Perhaps interestingly, we also never again see Dedalus Diggle or Hestia Jones. There are points in the story where having two more Order Wizards could have been useful, but it seems they remain off-stage, guarding Harry's relatives.
Clearly, others besides Harry are having conflicting feelings here. Vernon, naturally, perpetually shifts between inclination to follow the Order's instructions, and outright defiance; Harry, as mentioned, is glad he will no longer be tormented in that place, but also seems regretful that his childhood there has ended. Surprisingly, not only is Dudley the only one among the four who seems decided, but he understands the real danger he and his family are in. He also shows actual concern about Harry and expresses his gratitude for Harry having saved him from the Dementors. Petunia's behavior is telling in that it shows she must have once dearly loved her sister, Lily. It might have been Petunia's jealousy and spite over Lily's magical ability, something Petunia may have desperately wanted, that drove them apart. This was probably Petunia's last opportunity to connect to Harry and her dead sister in some meaningful way, but she instead opts to abandon that avenue by saying nothing and walking away; her momentary hesitation does indicate that she is uncertain what direction she is headed.

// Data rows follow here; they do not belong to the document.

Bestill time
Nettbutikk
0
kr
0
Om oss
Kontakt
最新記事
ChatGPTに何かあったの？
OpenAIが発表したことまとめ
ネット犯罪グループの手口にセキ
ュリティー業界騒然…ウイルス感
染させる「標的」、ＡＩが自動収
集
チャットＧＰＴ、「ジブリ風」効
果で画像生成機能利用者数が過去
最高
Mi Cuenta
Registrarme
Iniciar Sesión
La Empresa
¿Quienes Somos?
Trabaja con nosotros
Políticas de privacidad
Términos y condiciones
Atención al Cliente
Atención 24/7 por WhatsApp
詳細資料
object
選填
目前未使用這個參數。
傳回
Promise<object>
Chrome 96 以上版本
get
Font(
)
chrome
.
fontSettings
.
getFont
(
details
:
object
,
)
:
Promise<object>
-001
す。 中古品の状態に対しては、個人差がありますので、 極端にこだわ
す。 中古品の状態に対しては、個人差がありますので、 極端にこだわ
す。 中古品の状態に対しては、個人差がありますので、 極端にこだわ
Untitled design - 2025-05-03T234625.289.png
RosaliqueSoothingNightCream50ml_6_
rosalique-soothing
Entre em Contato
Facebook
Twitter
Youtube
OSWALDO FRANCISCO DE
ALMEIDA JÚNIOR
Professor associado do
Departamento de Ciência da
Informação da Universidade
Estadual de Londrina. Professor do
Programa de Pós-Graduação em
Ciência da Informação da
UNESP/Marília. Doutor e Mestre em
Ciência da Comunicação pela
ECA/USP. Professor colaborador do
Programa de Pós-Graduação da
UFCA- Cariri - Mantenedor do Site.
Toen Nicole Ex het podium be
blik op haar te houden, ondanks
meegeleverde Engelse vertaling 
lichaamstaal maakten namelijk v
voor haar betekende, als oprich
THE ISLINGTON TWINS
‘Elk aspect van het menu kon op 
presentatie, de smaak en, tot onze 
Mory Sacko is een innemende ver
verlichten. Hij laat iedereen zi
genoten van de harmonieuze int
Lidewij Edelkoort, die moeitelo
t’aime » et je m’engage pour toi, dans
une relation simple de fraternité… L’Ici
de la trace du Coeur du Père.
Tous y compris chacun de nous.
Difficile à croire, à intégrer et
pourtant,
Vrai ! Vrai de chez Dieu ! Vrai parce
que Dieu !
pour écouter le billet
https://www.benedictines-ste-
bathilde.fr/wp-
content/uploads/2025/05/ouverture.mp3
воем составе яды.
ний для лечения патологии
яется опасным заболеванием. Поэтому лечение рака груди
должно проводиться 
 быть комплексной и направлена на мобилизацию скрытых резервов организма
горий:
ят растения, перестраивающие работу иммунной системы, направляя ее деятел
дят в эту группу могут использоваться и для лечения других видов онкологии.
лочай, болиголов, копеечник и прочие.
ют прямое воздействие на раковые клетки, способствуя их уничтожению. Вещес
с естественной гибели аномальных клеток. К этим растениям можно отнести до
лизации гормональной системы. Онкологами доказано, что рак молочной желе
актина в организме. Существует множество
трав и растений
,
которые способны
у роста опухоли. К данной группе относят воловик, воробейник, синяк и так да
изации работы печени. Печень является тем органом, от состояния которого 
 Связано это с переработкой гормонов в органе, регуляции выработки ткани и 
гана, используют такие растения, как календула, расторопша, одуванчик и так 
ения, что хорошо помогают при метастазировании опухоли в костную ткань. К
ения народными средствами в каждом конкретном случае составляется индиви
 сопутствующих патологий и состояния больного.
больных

The author, in interviews following this book's publication, has stated that while Harry and Dudley never would have more than a Christmas-card relationship, they quite likely have at least that much. This seems in character for both; Dudley has come to respect Harry, but knows very little about him, and Harry, while he knows much more about Dudley than Vernon and Petunia do, has little respect for him. They have virtually nothing in common, and no grounds for a relationship any deeper than exchanging holiday cards, along with the annual family "newsletter" updates. However, without Dudley's gesture, there would be no impetus for Harry to do even that much, and it is likely Dudley would have difficulty re-opening communications with Harry, given that Harry will be largely within the Wizarding world after this book ends.